Ultimately the JSON-LD model best met both needs—it is human and machine readable, and the @context keyword transforms static data into semantic information that can be queried and reused.
To say this developed in fits and starts is an understatement. While the overarching plan was clear to me, it was difficult to find the proper starting place. Cemetery data is housed in many silos, all with different structures and strategies. I began by querying the BillionGraves API, and while I was able to pull data from some other sites, the data from BillionGraves was the best structured (JSON) and cleanest (relatively speaking). That is the initial obstacle to creating a unified collection of cemetery data—that no two current repositories have the same methods of access, so each require unique scripts to harvest and format data.
I chose to focus on Maine for a couple reasons beyond my general obsession with the state. For one, BillionGraves makes it easy to search all cemeteries by state, and given Maine’s size, that provided a reasonable dataset—not too unwieldy, but with plenty to start with. Also, my familiarity with the state and its localities allowed me to recognize discrepancies and idiosyncrasies that otherwise would have gone unnoticed—in all, I felt most comfortable with the data, which helped inform my approaches. This process could very easily be replicated for all 50 states (and many other countries!) with minimal tweaks to the scripts.
In addition to the issue of structure variance between sites, the available fields were variable as well. I struggled with where to draw the line concerning granularity. Ultimately I would like to include more terms, indicating military service, for example, or referencing others interred in the same plot (for relationship mapping purposes). This first iteration of JSON-LD context is minimal, defining name, birth and death date, and cemetery along with location (latitude and longitude, as well as the named place). I settled with that for now, as that is really all the information one would require to find a grave, which is the most basic purpose of the project. Adding more fields would accomplish my grander goals by disambiguating between like-named individuals, for example, and generally providing fodder for historical population studies.
Colors indicate namespace used.
SCRIPTS & DATA FILES:
There are two scripts necessary, one to retrieve the data (BG_indiv_params.py) and the second (map_data_to_schema.py) to map the values to the terms specified in the context file (CemeterySchema_JSONLD.json).
I provided the data files, including the initial query of all the cemeteries in the state, which was obtained by using a simple script (BG_state_cem.py) to produce all the cemetery identifiers, which were in turn put into a list for use in the data-harvesting script. I selected only cemeteries with five or more records.

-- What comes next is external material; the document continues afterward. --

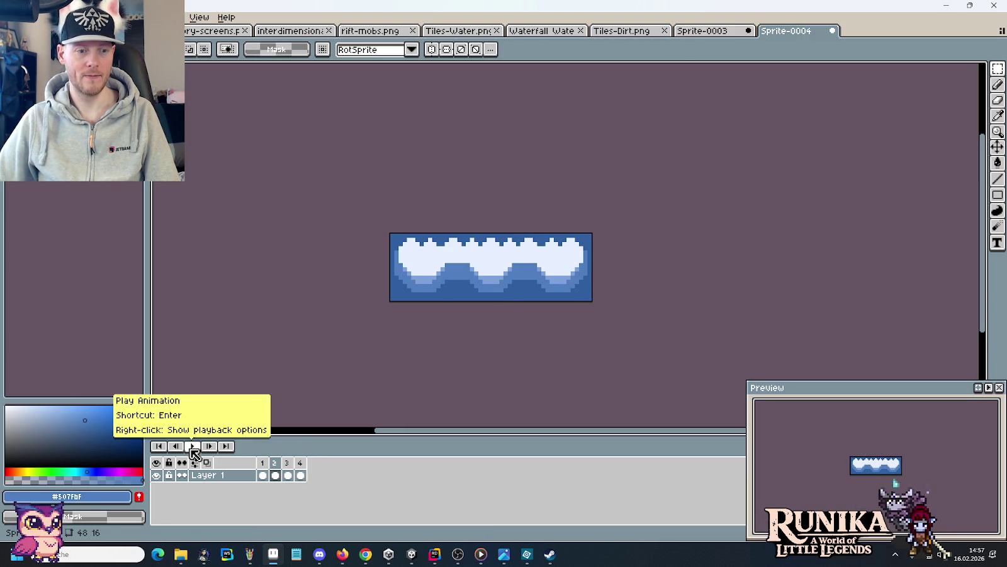
click(193, 447)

I ran my BG_indiv_params script with the complete list of populated cemeteries, the result can be found in people_data_n100.json. I set the limit to 100 individual records/cemetery simply so it wouldn’t take forever to run. There was an incredible amount of variation in the number of records/cemetery, from 0 to 1700, so the data I produced is a representative, not exhaustive, list. Finally, I ran the data through the map_data_to_schema script, which resulted in 12.10.2014records_n100.json.